About the Project

In recent philosophical debates, the peculiar aspects of collective intentionality or we-consciousness are regarded as foundations of human society. These discussions of collective intentionality, however, have been largely dominated by accounts of planning and acting, of explicitly intending to do something together. According to such accounts, we-consciousness is mainly a matter of the cognitive and conative structures of the mind. Only more recently, the interest in the structures of collective affective intentionality has grown. But is affective sharing only a special case of a more general form of we-consciousness or is it, as one of the central hypotheses underlying the project would suggest, something original in its own right?

A lot of things depend on the answer to this question. If we cannot simply reduce phenomena of collective affectivity to cognitive or conative structures, we will have to find other ways to account for group formation and joint action on the basis of such phenomena. So, for instance, it makes a big difference whether a protest group is formed in order to achieve a certain goal to which all group members are jointly committed, or whether such a group is formed on the basis of a more spontaneous, but less goal-oriented collective mood of indignation. Investigating such more primitive aspects of collective affective intentionality will in turn enrich our understanding of social phenomena.

The major innovation of the project is to conceive collective affective intentionality in terms of embodiment. The underlying hypothesis is that the significance of collective affectivity cannot be adequately understood unless the central role of embodiment is considered. Therefore, the aim is to get over the shortcomings of current approaches in the field which have their focus on the structures of mental states only and thus tend to reduce collective affectivity to the sharing of goals, projects or concerns, i.e. to the conative dimension of collective intentionality. In the context of the project, the notion of embodiment pertains to the lived body which is not only the medium of a person’s active engagement with the world, but also a body that feels and is felt in various instances of sensed contraction and expansion.

Embodiment plays a central role in collective affectivity for several reasons.

  1. It is a pre-condition that an individual can be affected by something at all: A disembodied mind may possibly form the judgment that one of its thoughts must have been improper, but it cannot be affected by shame which would imply a complex sense of space in terms of centripetal vectors, vulnerability, downward head-movement as well as an urge to disappear.
  2. Embodiment involves a pre-reflective grasp of one’s situation in terms of intermodal as well as movement-related cues from the environment. Thus, the feeling body is some sort of resonance chamber for expressive phenomena such as the meekness of another person’s glance or the strident character of her voice.
  3. Due to its sensitivity to movement-related environmental cues the body is the medium for primitive coordination with others, for instance when spontaneously joining in another person’s attention to a certain object.

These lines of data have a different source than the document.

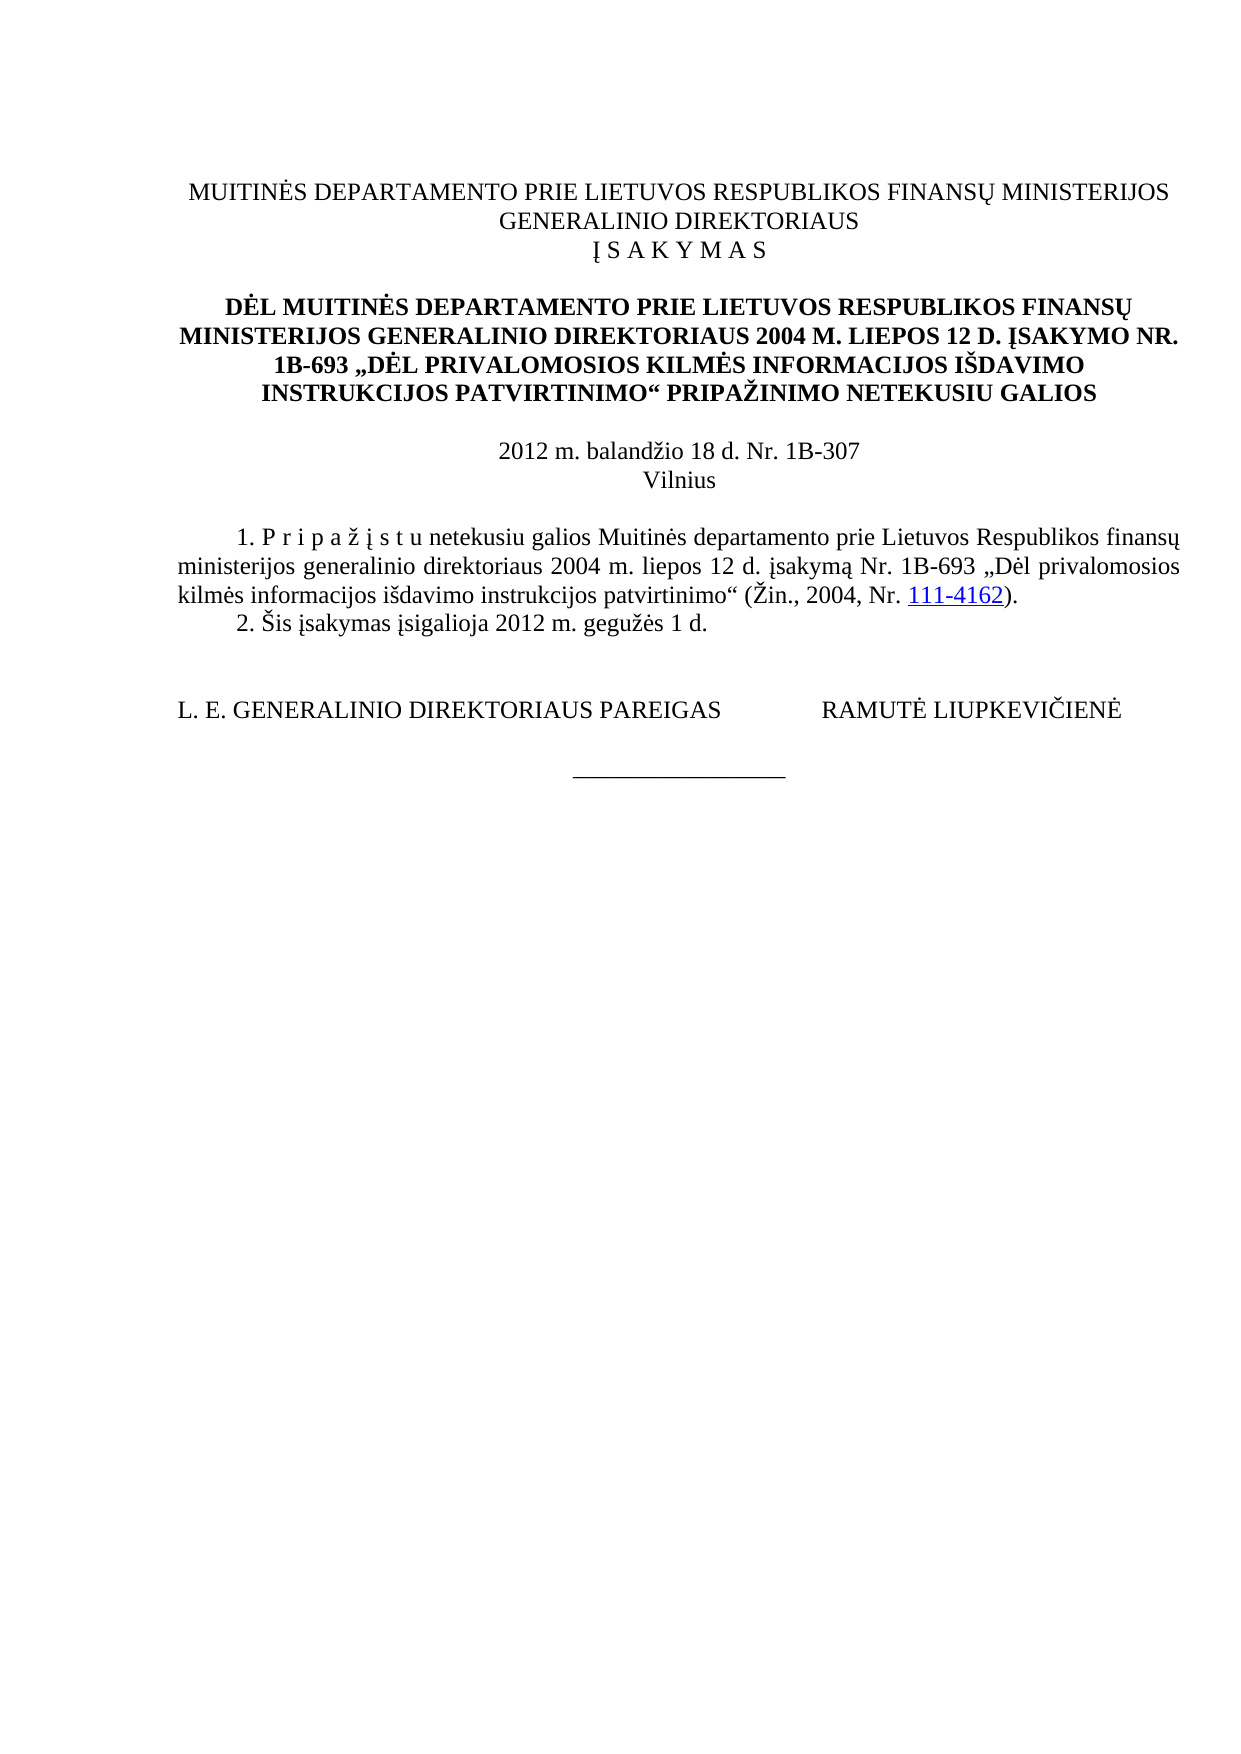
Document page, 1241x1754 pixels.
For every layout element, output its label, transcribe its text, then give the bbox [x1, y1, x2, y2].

text Į S A K Y M A S [177, 235, 1181, 263]
text 2012 m. balandžio 18 d. Nr. 1B-307 [177, 436, 1181, 465]
text MUITINĖS DEPARTAMENTO PRIE LIETUVOS RESPUBLIKOS FINANSŲ MINISTERIJOS GENERALINIO DIREKTORIAUS [177, 177, 1181, 235]
text DĖL MUITINĖS DEPARTAMENTO PRIE LIETUVOS RESPUBLIKOS FINANSŲ MINISTERIJOS GENERALINIO DIREKTORIAUS 2004 M. LIEPOS 12 D. ĮSAKYMO Nr. 1B-693 „DĖL PRIVALOMOSIOS KILMĖS INFORMACIJOS IŠDAVIMO INSTRUKCIJOS PATVIRTINIMO“ PRIPAŽINIMO NETEKUSIU GALIOS [177, 292, 1181, 407]
text Vilnius [177, 465, 1181, 493]
text _________________ [177, 752, 1181, 781]
text 2. Šis įsakymas įsigalioja 2012 m. gegužės 1 d. [177, 608, 1181, 637]
text L. e. generalinio direktoriaus pareigas Ramutė Liupkevičienė [177, 695, 1181, 723]
text 1. P r i p a ž į s t u netekusiu galios Muitinės departamento prie Lietuvos Respublikos finansų ministerijos generalinio direktoriaus 2004 m. liepos 12 d. įsakymą Nr. 1B-693 „Dėl privalomosios kilmės informacijos išdavimo instrukcijos patvirtinimo“ (Žin., 2004, Nr. 111-4162). [177, 522, 1181, 608]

In order to characterize the specific domain of collective affectivity, the project focuses on the following four research questions:

  1. How does embodied affectivity relate to other modes of pre-reflective consciousness?
    Here, the aim is to work out the most important correlations and differences between affectivity and other pre-reflective modes of consciousness which already have been thematized in the literature in terms of ‘background’, ‘tacit knowledge’, ‘cultural unconscious’, or ‘care’. Among other things, these notions are supposed to explain how communication among individuals is established. Can the notion of embodied affectivity enrich our understanding of such processes?
     
  2. How can two or more individuals share a feeling?
    This question concerns the capacity of a person to participate in another person’s or a collective’s feelings. In this context, several distinctions between empathy, affective contagion, affective attunement, emotional climate as well as affective sharing have been suggested. Are those distinct phenomena conceivable in terms of embodied affectivity as their common root?
     
  3. In which sense is collective affectivity constitutive of we-consciousness?
    The distinctive modes of participating in the feelings of others correspond to specific gradations of we-consciousness among the individuals involved. There are instances of empathy in which the relevant you-me relations do not amount to any substantial we-consciousness. Affective sharing in the stricter sense, however, opens up a theme to the individuals involved which may become a common starting point for their collective will and joint actions. For instance, a collectively felt indignation about how X behaves can evoke a feeling of solidarity among those being indignant though the only thing they have in common may be articulated in the following way: ‘We are shocked by…’ Such a being shocked would be the basis for further contention with respect to concrete plans for coordinated actions against the behaviour of X.
     
  4. How can a theory of embodied affectivity improve our understanding of collective intentionality in particular and social phenomena in general?
    After the aforementioned questions have been investigated, the findings will be collated with current theories of collective intentionality in order to work out a more comprehensive picture of social coordination processes. Most likely, this picture will delimitate conceptions of social atomism as well as predominantly cognitivist accounts of how communities are formed.